What should you build next?
This is one of the most important decisions you’ll make as a product manager.
If you work in an Agile environment, you’ll make it sprint after sprint. Much of your success will depend on these decisions.
Don’t Do What Most People Do
If you Google “how to prioritize features” you’ll get countless blog posts about creating a spreadsheet or matrix that scores each feature on the following dimensions:
- Customer Demand
- Time to Build
- Stakeholder Needs
Add a weight to each dimension and tally a total score. Sort by total score and build the features that have the highest score.
I never prioritize this way.
Assume Your Competitors Are Wrong
Customer demand is typically scored by counting incoming customer requests or worse by defining must-haves and nice-to-haves based on competitors’ feature sets.
This is why we call it “requirements gathering.”
I hate that phrase and I think it’s the worst way to build a product.
If you want to build a great product, why would you copy your competitors? Why would you let your customers define what you build?

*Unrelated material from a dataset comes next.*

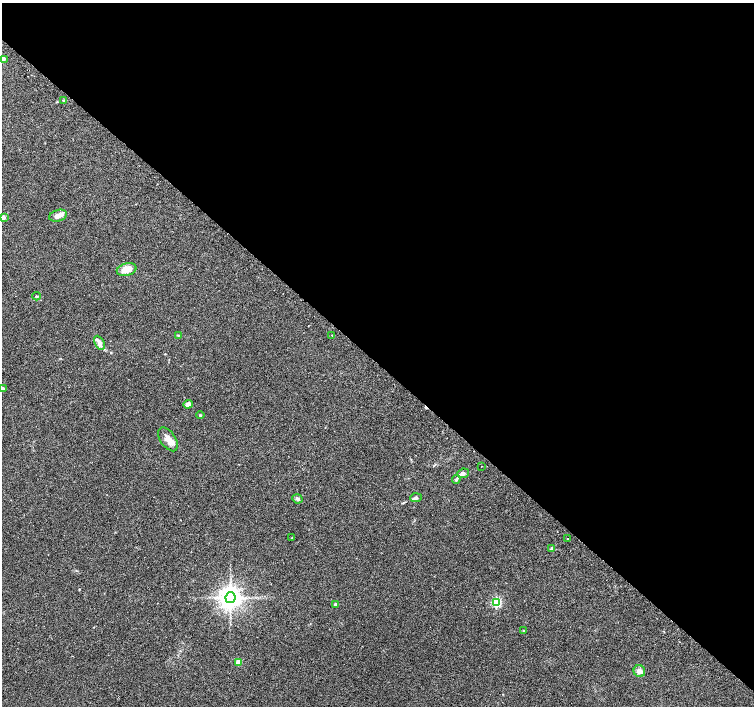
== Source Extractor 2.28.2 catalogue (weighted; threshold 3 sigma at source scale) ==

You assume that if your competitors build a feature it must mean people want it. This is a faulty assumption. Your competitors aren’t doing customer research. They don’t know what the customer wants any more than you do. They are having the exact same arguments about what to build next as you are.
If you remember only one thing, remember this:
Your competitors are no better than you at understanding your customer. – Tweet This
First of all, if you defined a clear vision and picked a unique position in the market, your competitors’ customers are not your customers.
Second of all, if you define your customer segment and get to know them inside and out, you are the best judge of what they need. Not your competitors.
Don’t waste time building the same crappy features all your competitors have.
But what about customer requests? Those must matter.
They do. They matter a lot. But not in the way that you think.
Customers will always tell you what features they want. But these features are rarely what you should build.
Customers are limited by what they know. They are limited by what is feasible today. If you build what they request, you’ll build yesterday’s product.
It is your job to understand the intent and the need behind the feature request and translate it into tomorrow’s solution. – Tweet This
Customer demand should inform what you build, but it should not dictate what you build next.
Time-to-Build Doesn’t Matter
If you use time-to-build to prioritize what to build next, you’ll end up with a product full of easy solutions. What will keep a competitor from coming in and stealing your lunch?
I understand you are working on short timelines. You have 3 months before you’ll run out money. You have to meet aggressive growth goals. Three customers are at risk. I’ve heard it all.
That’s fine.
Time to build matters. But it doesn’t matter when prioritizing. – Tweet This
Decide what’s the most important thing to build next (more on that below) and then figure out how to build it in the time that you do have.
Don’t let your timelines dictate what you build next. That’s the fastest way to a mediocre product.
Stakeholders Shouldn’t Be Involved
I’m not going to make friends with this section. But I’m not here to help you make friends (Dale Carnegie can do that). I’m hear to help you build great products.
Stakeholders (as in your CEO, executives who are not on your product or UX team, sales) should not be involved in feature prioritization. Period.
Keep them out of the weeds. Yes, their input matters. Yes, you need to take into account business needs. But if you are sitting in a meeting ranking a list of features, you are building a product by consensus.
Products built by consensus suck. Please don’t build products that suck.
Instead, get stakeholder buy-in on the goal you are pursuing. Get stakeholder input on how different features will impact that goal. But don’t let other stakeholders dictate what to build next.
It’s your job to manage all the conflicts. To figure out how to meet all the competing demand. You should be prioritizing what to build next.
Prioritize Based on Expected Impact
We set goals for a reason. They help us focus. They give us the freedom to relentlessly chase after a target. They separate the planning from doing.
But they only do this if you use them to guide what you do next.
You’ve already taken into account what your customers need and what is most important to your business. That is reflected in your goal. You don’t have to do this again when you prioritize.
You only need to prioritize on one dimension – expected impact on your goal.
That’s it.
You already estimated expected impact back when you were evaluating ideas. You already tested those estimates for your top ideas. Prioritizing is easy. Evaluate the results of your top tests and build the most promising ones.